How To Find a Great Startup Mentor - dennykmiu
http://www.readwriteweb.com/readwritestart/2010/01/how-to-find-a-great-startup-me.php

======
dennykmiu
This is a good read for any first-time entrepreneurs who often underestimate
the importance of having mentors. Interestingly my wife asks me the other day
whether or not I am "retired", "on a break", or just waiting for new
opportunities. To which I said I don't know. But what I do know is that I no
longer have the fire in my belly and until I get it back or until I meet
someone who has it, I am just whatever. It turns out that first-time
entrepreneurs also underestimate the importance of having conviction, and how
alluring and contagious that ball-of-fire can be to potential mentors.

Years ago I met an older gentleman who obviously had a lot that I could learn
from and I was excited that he was willing to listen.
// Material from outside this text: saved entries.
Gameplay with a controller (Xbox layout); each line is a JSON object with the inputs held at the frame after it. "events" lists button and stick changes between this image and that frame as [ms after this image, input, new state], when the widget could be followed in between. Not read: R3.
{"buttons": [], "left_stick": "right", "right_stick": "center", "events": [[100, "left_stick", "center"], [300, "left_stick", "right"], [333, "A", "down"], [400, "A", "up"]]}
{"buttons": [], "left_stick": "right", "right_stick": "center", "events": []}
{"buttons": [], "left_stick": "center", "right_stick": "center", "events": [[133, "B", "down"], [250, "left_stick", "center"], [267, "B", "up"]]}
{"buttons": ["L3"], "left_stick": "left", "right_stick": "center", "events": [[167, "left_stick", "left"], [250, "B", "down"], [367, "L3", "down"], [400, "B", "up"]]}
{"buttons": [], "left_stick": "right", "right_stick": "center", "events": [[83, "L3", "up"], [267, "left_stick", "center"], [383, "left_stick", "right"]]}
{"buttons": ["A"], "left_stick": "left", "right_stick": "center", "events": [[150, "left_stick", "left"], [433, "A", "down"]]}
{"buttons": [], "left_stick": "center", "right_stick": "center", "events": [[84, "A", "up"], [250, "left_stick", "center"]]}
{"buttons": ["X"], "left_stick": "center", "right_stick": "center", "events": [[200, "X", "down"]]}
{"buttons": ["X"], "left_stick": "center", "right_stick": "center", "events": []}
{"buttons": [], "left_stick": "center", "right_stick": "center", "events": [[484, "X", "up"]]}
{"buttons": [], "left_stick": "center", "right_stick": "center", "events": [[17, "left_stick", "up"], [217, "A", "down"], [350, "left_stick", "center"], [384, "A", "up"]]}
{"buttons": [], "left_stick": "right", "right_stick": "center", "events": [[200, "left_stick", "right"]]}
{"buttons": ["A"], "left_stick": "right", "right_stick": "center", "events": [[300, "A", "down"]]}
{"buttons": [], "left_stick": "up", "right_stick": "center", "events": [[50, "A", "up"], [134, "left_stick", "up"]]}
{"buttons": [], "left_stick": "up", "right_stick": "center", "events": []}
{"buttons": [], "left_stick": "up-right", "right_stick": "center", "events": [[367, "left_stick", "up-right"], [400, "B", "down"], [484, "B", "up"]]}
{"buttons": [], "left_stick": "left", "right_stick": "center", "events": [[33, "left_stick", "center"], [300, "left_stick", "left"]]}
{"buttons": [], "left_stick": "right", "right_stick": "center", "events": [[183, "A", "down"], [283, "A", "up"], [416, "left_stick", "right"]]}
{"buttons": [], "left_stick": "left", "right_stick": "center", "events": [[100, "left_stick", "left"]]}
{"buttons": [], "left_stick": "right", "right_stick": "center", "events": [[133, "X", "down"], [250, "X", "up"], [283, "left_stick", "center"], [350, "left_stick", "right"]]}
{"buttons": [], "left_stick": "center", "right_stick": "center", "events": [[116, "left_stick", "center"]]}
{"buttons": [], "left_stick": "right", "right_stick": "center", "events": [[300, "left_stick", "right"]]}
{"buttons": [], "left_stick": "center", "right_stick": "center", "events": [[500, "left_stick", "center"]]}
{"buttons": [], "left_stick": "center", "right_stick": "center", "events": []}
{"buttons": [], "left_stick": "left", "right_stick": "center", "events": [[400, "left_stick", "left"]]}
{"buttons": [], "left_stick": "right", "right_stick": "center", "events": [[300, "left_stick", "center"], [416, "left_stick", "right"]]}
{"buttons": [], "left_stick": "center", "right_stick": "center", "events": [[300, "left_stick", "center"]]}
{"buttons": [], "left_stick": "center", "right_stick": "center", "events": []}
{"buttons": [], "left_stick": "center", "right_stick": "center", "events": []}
But he told me that he
was busy and asked that I returned the following week. When I returned, he
said he had studied my presentation and thought that it had potential. More
importantly, he was interested in taking a closer look. Then he tossed my
business card across his desk and said, "If you want me to help you, you need
to change your business card. You are not the VP of Engineering, you are the
CEO. If you don’t believe in yourself, how do you expect others to believe in
you? Don’t waste my time if you are not willing to take charge of your dream."

This turns out to my most important lesson in selling, especially about
selling shit that I don't have. As Yoda would say, "Believe in the force or
not believe in the force, there is no try."